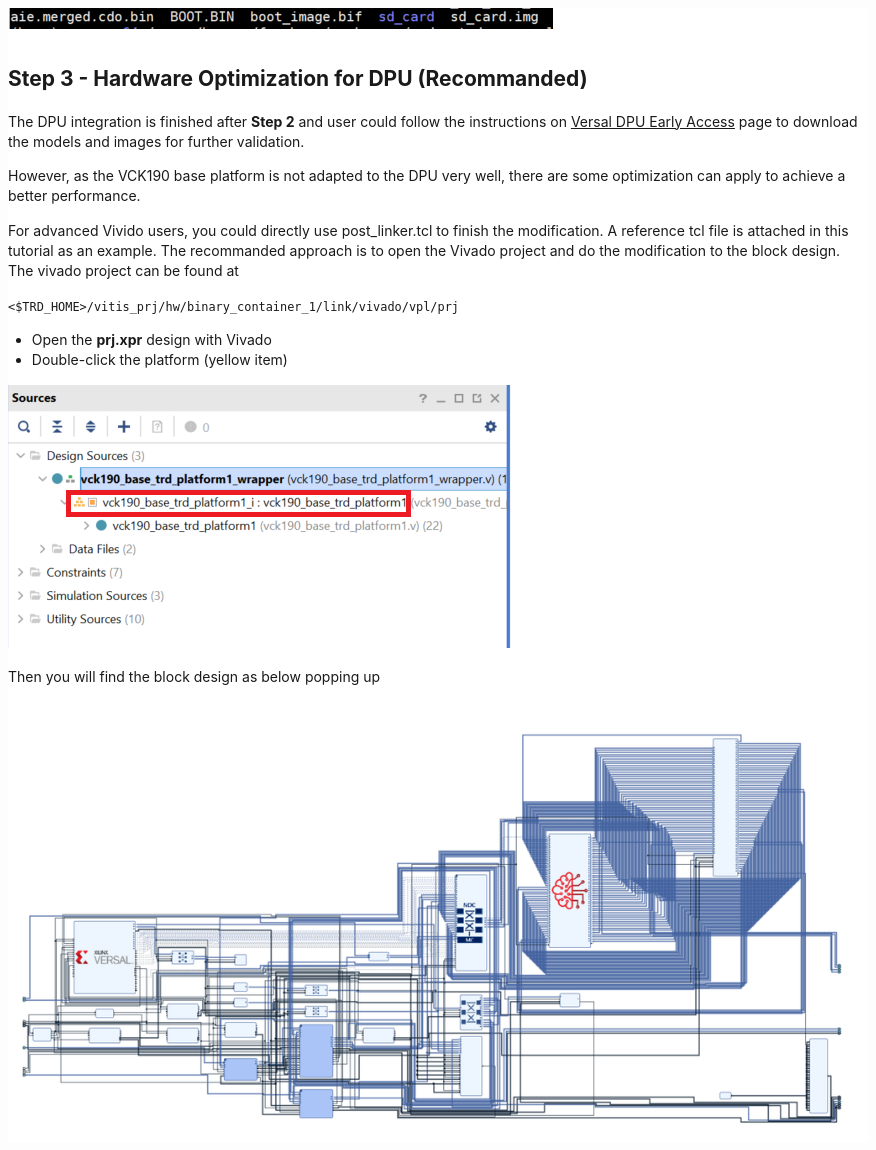 ![DPU.PNG](./images/DPU.PNG)

## Step 3 - Hardware Optimization for DPU (Recommanded)

The DPU integration is finished after **Step 2** and user could follow the instructions on [Versal DPU Early Access](https://www.xilinx.com/member/versal-ml-ea.html#versal-dpu) page to download the models and images for further validation.

However, as the VCK190 base platform is not adapted to the DPU very well, there are some optimization can apply to achieve a better performance.

For advanced Vivido users, you could directly use post_linker.tcl to finish the modification. A reference tcl file is attached in this tutorial as an example. The recommanded approach is to open the Vivado project and do the modification to the block design. The vivado project can be found at 

`<$TRD_HOME>/vitis_prj/hw/binary_container_1/link/vivado/vpl/prj`

+ Open the **prj.xpr** design with Vivado
+ Double-click the platform (yellow item)

![project.PNG](./images/project.PNG)

Then you will find the block design as below popping up

![BD.PNG](./images/BD.PNG)
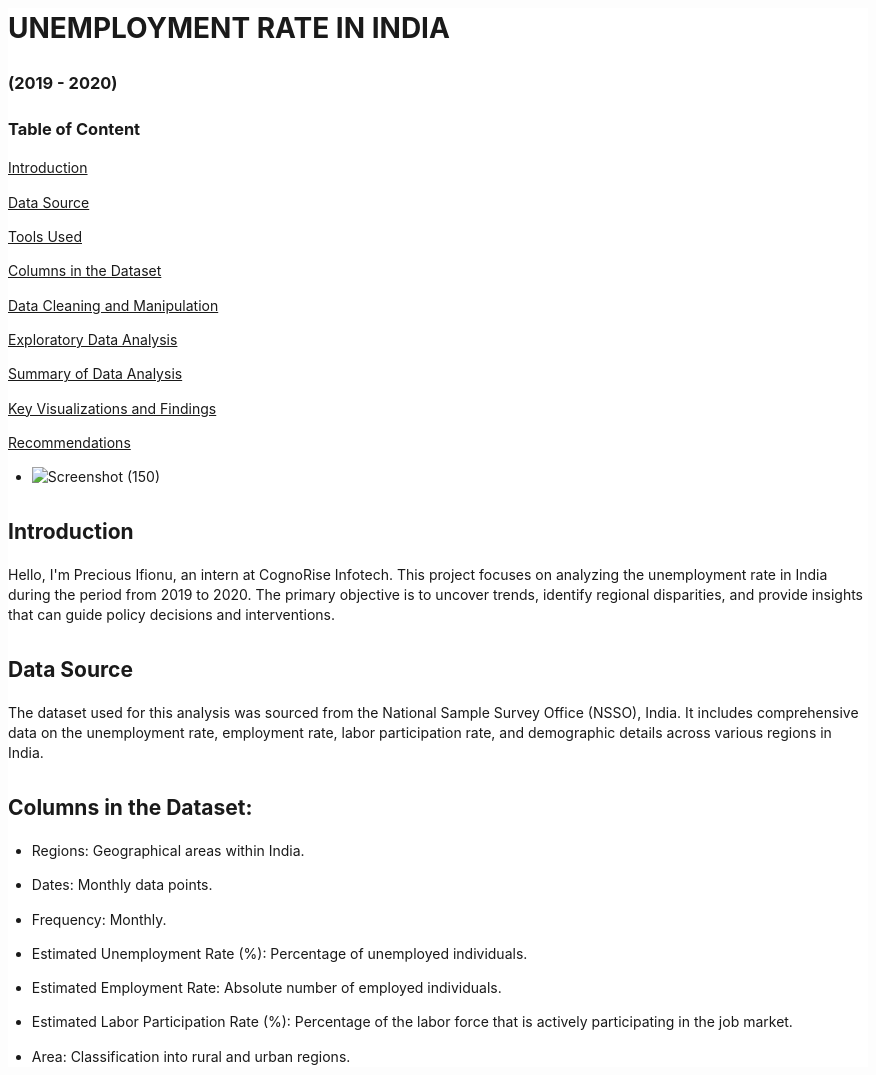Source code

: # UNEMPLOYMENT RATE IN INDIA 
### (2019 - 2020)

### Table of Content

[Introduction](#introduction)

[Data Source](#data-source)

[Tools Used](#tools-used)

[Columns in the Dataset](#columns-in-the-dataset)

[Data Cleaning and Manipulation](#data-cleaning-and-manipulation)

[Exploratory Data Analysis](#exploratory-data-analysis)

[Summary of Data Analysis](#summary-of-data-analysis)

[Key Visualizations and Findings](#key-visualizations-and-findings)

[Recommendations](#recommendations)


- ![Screenshot (150)](https://github.com/PreciousIfionu/CognoRise-Infotech/assets/166953936/d55308c4-185a-4588-9a16-0491fa8421b2)

## Introduction

Hello, I'm Precious Ifionu, an intern at CognoRise Infotech. This project focuses on analyzing the unemployment rate in India during the period from 2019 to 2020. The primary objective is to uncover trends, identify regional disparities, and provide insights that can guide policy decisions and interventions.

## Data Source
The dataset used for this analysis was sourced from the National Sample Survey Office (NSSO), India. It includes comprehensive data on the unemployment rate, employment rate, labor participation rate, and demographic details across various regions in India.

## Columns in the Dataset:
- Regions: Geographical areas within India.

- Dates: Monthly data points.

- Frequency: Monthly.

- Estimated Unemployment Rate (%): Percentage of unemployed individuals.

- Estimated Employment Rate: Absolute number of employed individuals.

- Estimated Labor Participation Rate (%): Percentage of the labor force that is actively participating in the job market.

- Area: Classification into rural and urban regions.
  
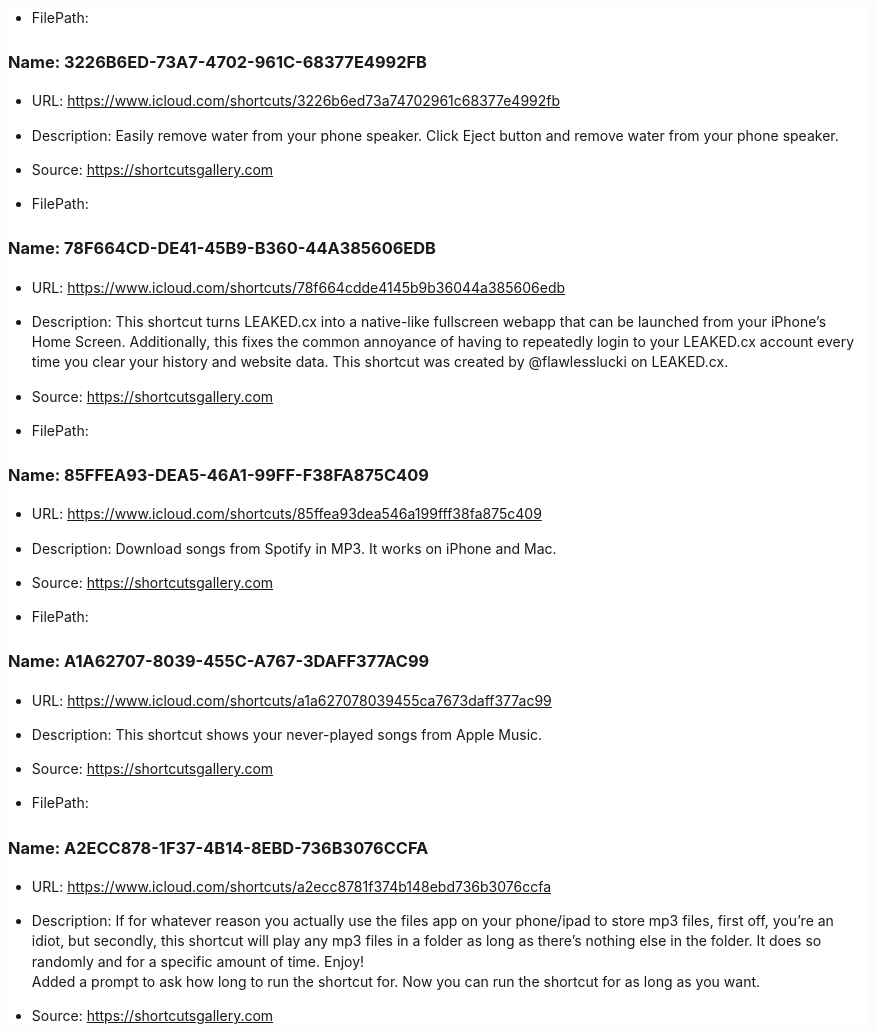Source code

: - FilePath: 

### Name: 3226B6ED-73A7-4702-961C-68377E4992FB

- URL: https://www.icloud.com/shortcuts/3226b6ed73a74702961c68377e4992fb

- Description: Easily remove water from your phone speaker. Click Eject button and remove water from your phone speaker.

- Source: https://shortcutsgallery.com

- FilePath: 

### Name: 78F664CD-DE41-45B9-B360-44A385606EDB

- URL: https://www.icloud.com/shortcuts/78f664cdde4145b9b36044a385606edb

- Description: This shortcut turns LEAKED.cx into a native-like fullscreen webapp that can be launched from your iPhone’s Home Screen. Additionally, this fixes the common annoyance of having to repeatedly login to your LEAKED.cx account every time you clear your history and website data. This shortcut was created by @flawlesslucki on LEAKED.cx.

- Source: https://shortcutsgallery.com

- FilePath: 

### Name: 85FFEA93-DEA5-46A1-99FF-F38FA875C409

- URL: https://www.icloud.com/shortcuts/85ffea93dea546a199fff38fa875c409

- Description: Download songs from Spotify in MP3. It works on iPhone and Mac.

- Source: https://shortcutsgallery.com

- FilePath: 

### Name: A1A62707-8039-455C-A767-3DAFF377AC99

- URL: https://www.icloud.com/shortcuts/a1a627078039455ca7673daff377ac99

- Description: This shortcut shows your never-played songs from Apple Music.

- Source: https://shortcutsgallery.com

- FilePath: 

### Name: A2ECC878-1F37-4B14-8EBD-736B3076CCFA

- URL: https://www.icloud.com/shortcuts/a2ecc8781f374b148ebd736b3076ccfa

- Description: If for whatever reason you actually use the files app on your phone/ipad to store mp3 files, first off, you’re an idiot, but secondly, this shortcut will play any mp3 files in a folder as long as there’s nothing else in the folder. It does so randomly and for a specific amount of time. Enjoy!  
									        	Added a prompt to ask how long to run the shortcut for. Now you can run the shortcut for as long as you want. 									      	

- Source: https://shortcutsgallery.com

+---+

§ **Required work**:
In every item, can you replace "block design" with "block diagram" and give the source text back with nothing else altered? Leave the pictures out of your answer.

§ **Exercise answer**:
 ![DPU.PNG](./images/DPU.PNG)

## Step 3 - Hardware Optimization for DPU (Recommanded)

The DPU integration is finished after **Step 2** and user could follow the instructions on [Versal DPU Early Access](https://www.xilinx.com/member/versal-ml-ea.html#versal-dpu) page to download the models and images for further validation.

However, as the VCK190 base platform is not adapted to the DPU very well, there are some optimization can apply to achieve a better performance.

For advanced Vivido users, you could directly use post_linker.tcl to finish the modification. A reference tcl file is attached in this tutorial as an example. The recommanded approach is to open the Vivado project and do the modification to the block diagram. The vivado project can be found at 

`<$TRD_HOME>/vitis_prj/hw/binary_container_1/link/vivado/vpl/prj`

+ Open the **prj.xpr** design with Vivado
+ Double-click the platform (yellow item)

![project.PNG](./images/project.PNG)

Then you will find the block diagram as below popping up

![BD.PNG](./images/BD.PNG)
Source code

: # UNEMPLOYMENT RATE IN INDIA 
### (2019 - 2020)

### Table of Content

[Introduction](#introduction)

[Data Source](#data-source)

[Tools Used](#tools-used)

[Columns in the Dataset](#columns-in-the-dataset)

[Data Cleaning and Manipulation](#data-cleaning-and-manipulation)

[Exploratory Data Analysis](#exploratory-data-analysis)

[Summary of Data Analysis](#summary-of-data-analysis)

[Key Visualizations and Findings](#key-visualizations-and-findings)

[Recommendations](#recommendations)


- ![Screenshot (150)](https://github.com/PreciousIfionu/CognoRise-Infotech/assets/166953936/d55308c4-185a-4588-9a16-0491fa8421b2)

## Introduction

Hello, I'm Precious Ifionu, an intern at CognoRise Infotech. This project focuses on analyzing the unemployment rate in India during the period from 2019 to 2020. The primary objective is to uncover trends, identify regional disparities, and provide insights that can guide policy decisions and interventions.

## Data Source
The dataset used for this analysis was sourced from the National Sample Survey Office (NSSO), India. It includes comprehensive data on the unemployment rate, employment rate, labor participation rate, and demographic details across various regions in India.

## Columns in the Dataset:
- Regions: Geographical areas within India.

- Dates: Monthly data points.

- Frequency: Monthly.

- Estimated Unemployment Rate (%): Percentage of unemployed individuals.

- Estimated Employment Rate: Absolute number of employed individuals.

- Estimated Labor Participation Rate (%): Percentage of the labor force that is actively participating in the job market.

- Area: Classification into rural and urban regions.
  
Source code

: - FilePath: 

### Name: 3226B6ED-73A7-4702-961C-68377E4992FB

- URL: https://www.icloud.com/shortcuts/3226b6ed73a74702961c68377e4992fb

- Description: Easily remove water from your phone speaker. Click Eject button and remove water from your phone speaker.

- Source: https://shortcutsgallery.com

- FilePath: 

### Name: 78F664CD-DE41-45B9-B360-44A385606EDB

- URL: https://www.icloud.com/shortcuts/78f664cdde4145b9b36044a385606edb

- Description: This shortcut turns LEAKED.cx into a native-like fullscreen webapp that can be launched from your iPhone’s Home Screen. Additionally, this fixes the common annoyance of having to repeatedly login to your LEAKED.cx account every time you clear your history and website data. This shortcut was created by @flawlesslucki on LEAKED.cx.

- Source: https://shortcutsgallery.com

- FilePath: 

### Name: 85FFEA93-DEA5-46A1-99FF-F38FA875C409

- URL: https://www.icloud.com/shortcuts/85ffea93dea546a199fff38fa875c409

- Description: Download songs from Spotify in MP3. It works on iPhone and Mac.

- Source: https://shortcutsgallery.com

- FilePath: 

### Name: A1A62707-8039-455C-A767-3DAFF377AC99

- URL: https://www.icloud.com/shortcuts/a1a627078039455ca7673daff377ac99

- Description: This shortcut shows your never-played songs from Apple Music.

- Source: https://shortcutsgallery.com

- FilePath: 

### Name: A2ECC878-1F37-4B14-8EBD-736B3076CCFA

- URL: https://www.icloud.com/shortcuts/a2ecc8781f374b148ebd736b3076ccfa

- Description: If for whatever reason you actually use the files app on your phone/ipad to store mp3 files, first off, you’re an idiot, but secondly, this shortcut will play any mp3 files in a folder as long as there’s nothing else in the folder. It does so randomly and for a specific amount of time. Enjoy!  
									        	Added a prompt to ask how long to run the shortcut for. Now you can run the shortcut for as long as you want. 									      	

- Source: https://shortcutsgallery.com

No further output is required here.